Insights into the Structure–Activity Relationships in Metal–Organic Framework-Supported Nickel Catalysts for Ethylene Hydrogenation
datasetposted on 2020-07-30, 14:34 authored by Xingjie Wang, Xuan Zhang, Riddhish Pandharkar, Jiafei Lyu, Debmalya Ray, Ying Yang, Satoshi Kato, Jian Liu, Megan C. Wasson, Timur Islamoglu, Zhong Li, Joseph T. Hupp, Christopher J. Cramer, Laura Gagliardi, Omar K. Farha
Solid supports play an indispensable role in heterogeneous catalysis, as they can directly affect the catalytic activity and selectivity of supported catalysts. However, the specific roles of such supports remain to be demystified owing to the difficulties in obtaining precise structural information on supported catalysts.
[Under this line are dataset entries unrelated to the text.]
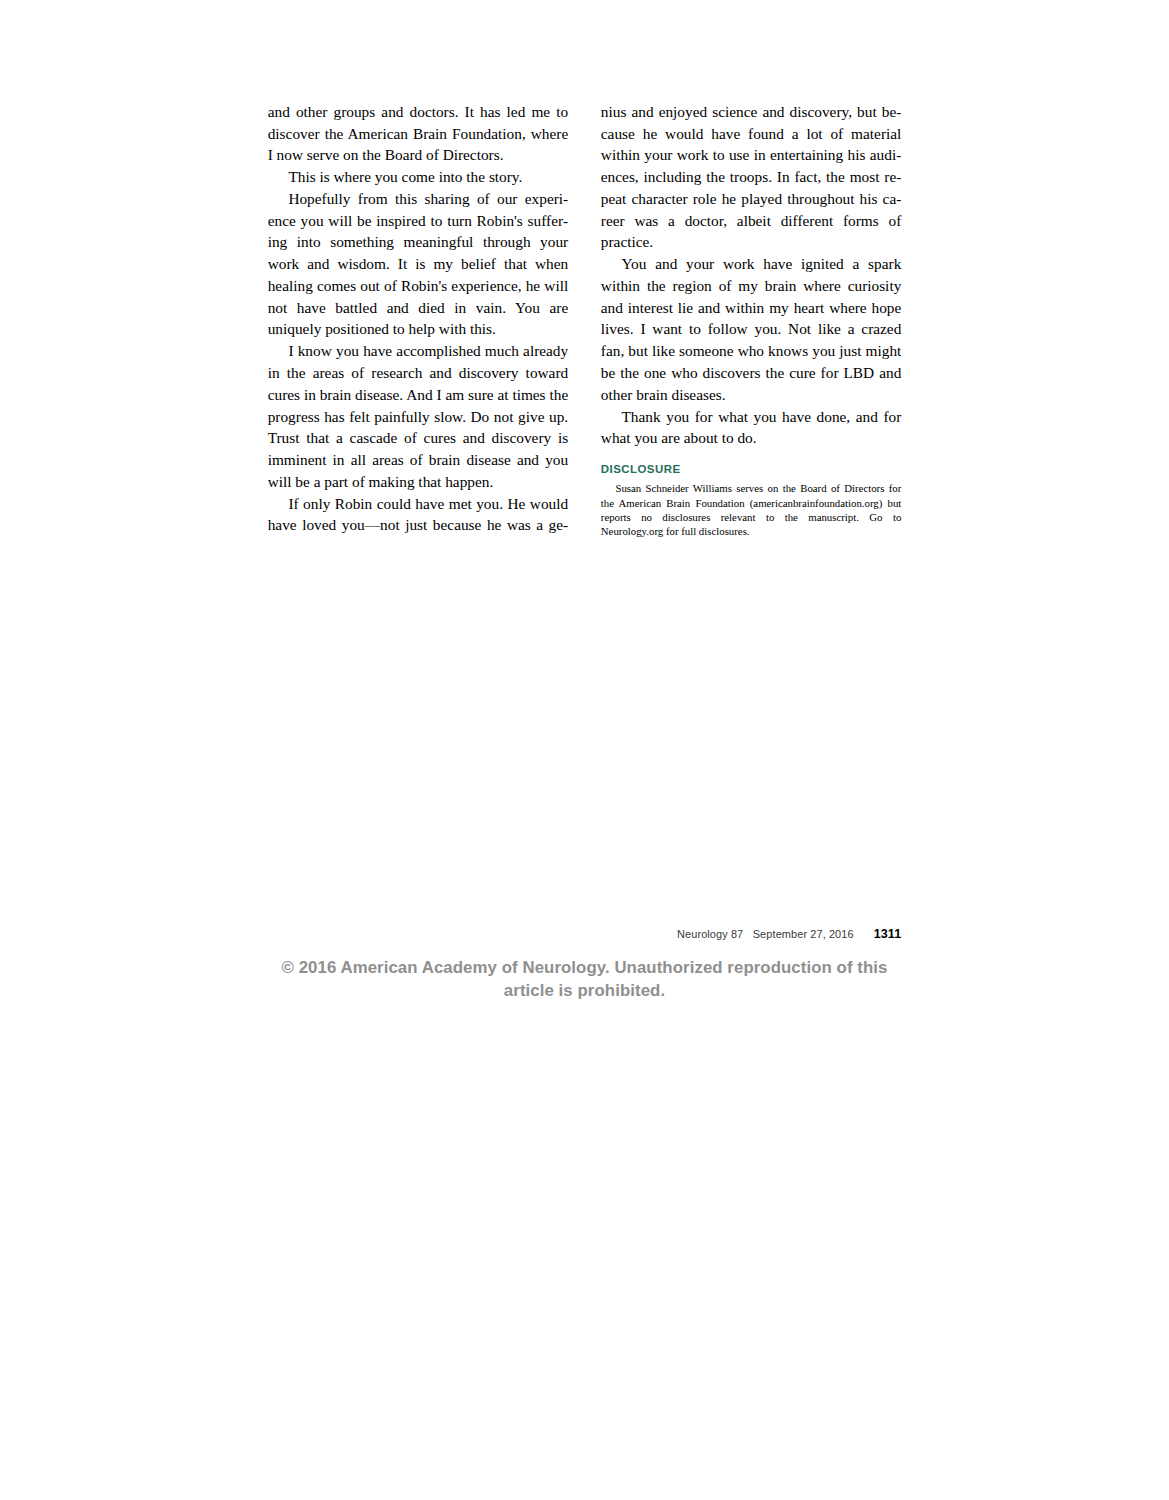and other groups and doctors. It has led me to discover the American Brain Foundation, where I now serve on the Board of Directors.
This is where you come into the story.
Hopefully from this sharing of our experience you will be inspired to turn Robin's suffering into something meaningful through your work and wisdom. It is my belief that when healing comes out of Robin's experience, he will not have battled and died in vain. You are uniquely positioned to help with this.
I know you have accomplished much already in the areas of research and discovery toward cures in brain disease. And I am sure at times the progress has felt painfully slow. Do not give up. Trust that a cascade of cures and discovery is imminent in all areas of brain disease and you will be a part of making that happen.
If only Robin could have met you. He would have loved you—not just because he was a genius and enjoyed science and discovery, but because he would have found a lot of material within your work to use in entertaining his audiences, including the troops. In fact, the most repeat character role he played throughout his career was a doctor, albeit different forms of practice.
You and your work have ignited a spark within the region of my brain where curiosity and interest lie and within my heart where hope lives. I want to follow you. Not like a crazed fan, but like someone who knows you just might be the one who discovers the cure for LBD and other brain diseases.
Thank you for what you have done, and for what you are about to do.
DISCLOSURE
Susan Schneider Williams serves on the Board of Directors for the American Brain Foundation (americanbrainfoundation.org) but reports no disclosures relevant to the manuscript. Go to Neurology.org for full disclosures.
Neurology 87 September 27, 20161311
© 2016 American Academy of Neurology. Unauthorized reproduction of this article is prohibited.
To understand the effects of MOF topology, pore environment, and metal identity of node supports on the catalytic activity, a Ni catalyst was supported on eight Zr- or Hf-MOFs based on 8-connected nodes: namely M-NU-1200, M-NU-1000, M-NU-1008, and M-NU-1010 (M = Zr, Hf). Single-crystal X-ray diffraction (SCXRD), diffuse reflectance infrared Fourier transform spectroscopy (DRIFTS), and X-ray photoelectron spectroscopy (XPS) were employed to characterize the supported catalyst structures. To investigate the support effects on their activities, the supported Ni catalysts were evaluated by using ethylene hydrogenation as a model reaction. The results revealed that all Hf-based-MOF-supported Ni catalysts exhibited higher catalytic reactivity with TOF (turnover frequency) values at least double of those isostructural Zr counterparts. Additionally, MOFs with less congested metal anchoring sites, as a result of the topology and surrounding pore environment, yielded higher TOFs, suggesting the importance of supports in dictating both the catalyst accessibility and activity. Computational analysis complemented the experimental observations and provided insights into reaction barrier differences and their performance variation. This study demonstrates the essential role of the supports and provides a thought for selecting/designing suitable supports in heterogeneous catalysis.